La #SaltWaterChallenge riprende l’idea della #IceBucketChallenge, la campagna virale lanciata nel luglio 2014 dalla Asl Association, l’Associazione americana contro la Sla, allo scopo di sensibilizzare l’opinione pubblica sulla sclerosi laterale amiotrofica e di stimolare le donazioni per la ricerca. Come per l’acqua salata da bere, la persona nominata veniva ripresa mentre si versava un secchio d’acqua gelata sulla testa.
Prendendo spunto da questa iniziativa, un mese dopo, l’attore comico giordano Mohammed Darwaza aveva lanciato la Rubble Bucket Challenge in solidarietà con la Striscia di Gaza, martoriata dopo la guerra con Israele. I partecipanti si rovesciavano addosso un secchio di polvere di calcinacci per chiedere e mostrare solidarietà per la popolazione dell’enclave palestinese duramente colpita nel conflitto, a corto di acqua, ma piena di macerie.
L’iniziativa che supporta lo sciopero della fame dei detenuti palestinesi viaggiando sul web, ha guadagnato notevoli adesioni: l’intero staff del Grand Park Hotel di Ramallah si è ripreso e ha postato il video su Facebook. Tantissimi i personaggi del mondo dello spettacolo che hanno già aderito alla campagna: dal comico britannico Mark Thomas, all’attore palestinese-americano Amer Zahr, politici come il membro del Comitato centrale di Fatah, Tawfiq Tirawi, insieme a persone comuni provenienti non solo dal mondo arabo, ma da vari Paesi come Usa, Irlanda, Colombia, Sudafrica.
Queste le richieste dei detenuti:
- il ripristino della seconda visita mensile da parte dei membri della famiglia;
- l’impossibilità per le autorità carcerarie di cancellare gli incontri con le famiglie per ragioni di sicurezza;
- l’estensione della visita da 45 minuti a un’ora e mezza;
- la ripresa dei corsi e degli esami di accesso all’università.
Tra le altre richieste, anche più canali televisivi disponibili in cella e l’installazione di telefoni pubblici nelle sezioni di sicurezza.

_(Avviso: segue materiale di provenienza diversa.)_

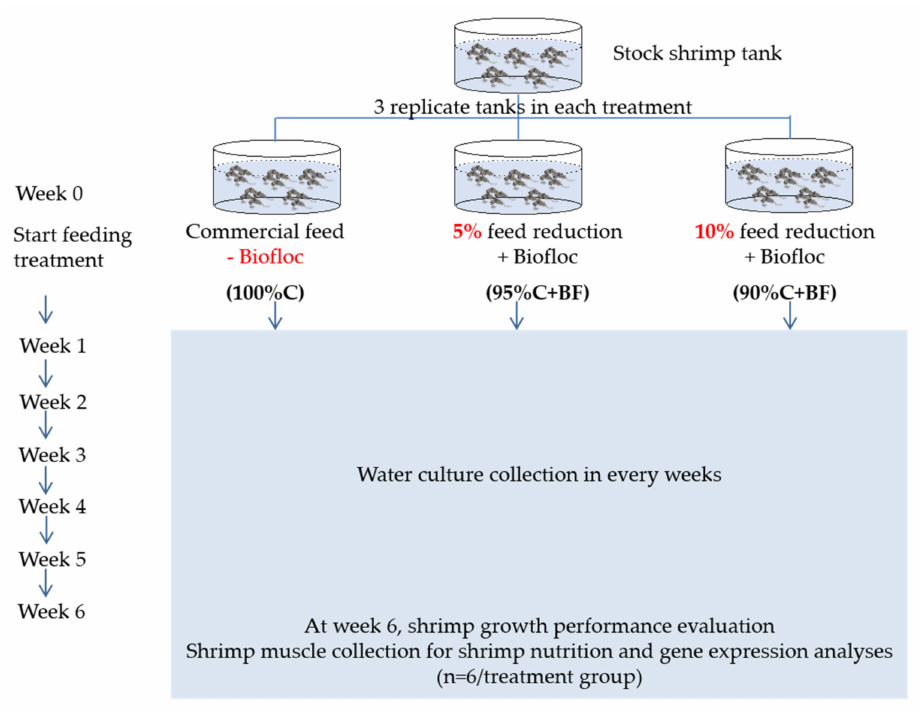
Figure 1. Experimental design in this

Le autorità israeliane hanno già fatto sapere che non negozieranno con i detenuti.
“Gli scioperi della fame in prigione mettono a rischio la salute e la vita dei prigionieri in custodia dello Stato, che è responsabile del loro benessere”, ha dichiarato il portavoce del Sistema penitenziario israeliano, Assaf Librati.

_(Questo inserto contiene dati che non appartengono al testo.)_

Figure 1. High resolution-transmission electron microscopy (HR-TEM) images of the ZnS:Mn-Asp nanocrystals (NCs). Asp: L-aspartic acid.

Sono 6.500 i palestinesi nelle carceri israeliane. A questi si aggiungono altri 500 circa sottoposti a detenzione amministrativa, una controversa misura israeliana che permette di incarcerare dei sospetti senza incriminazione né processo per un periodo massimo di sei mesi che però può essere prolungato in maniera indefinita, di sei mesi in sei mesi.
Quando è stato lanciato, il 17 aprile scorso, attivisti del partito nazionalista Israel Beitenu hanno organizzato un barbecue fuori dalla prigione di Ofer per sbeffeggiare i detenuti palestinesi in sciopero della fame con l’odore della carne alla brace.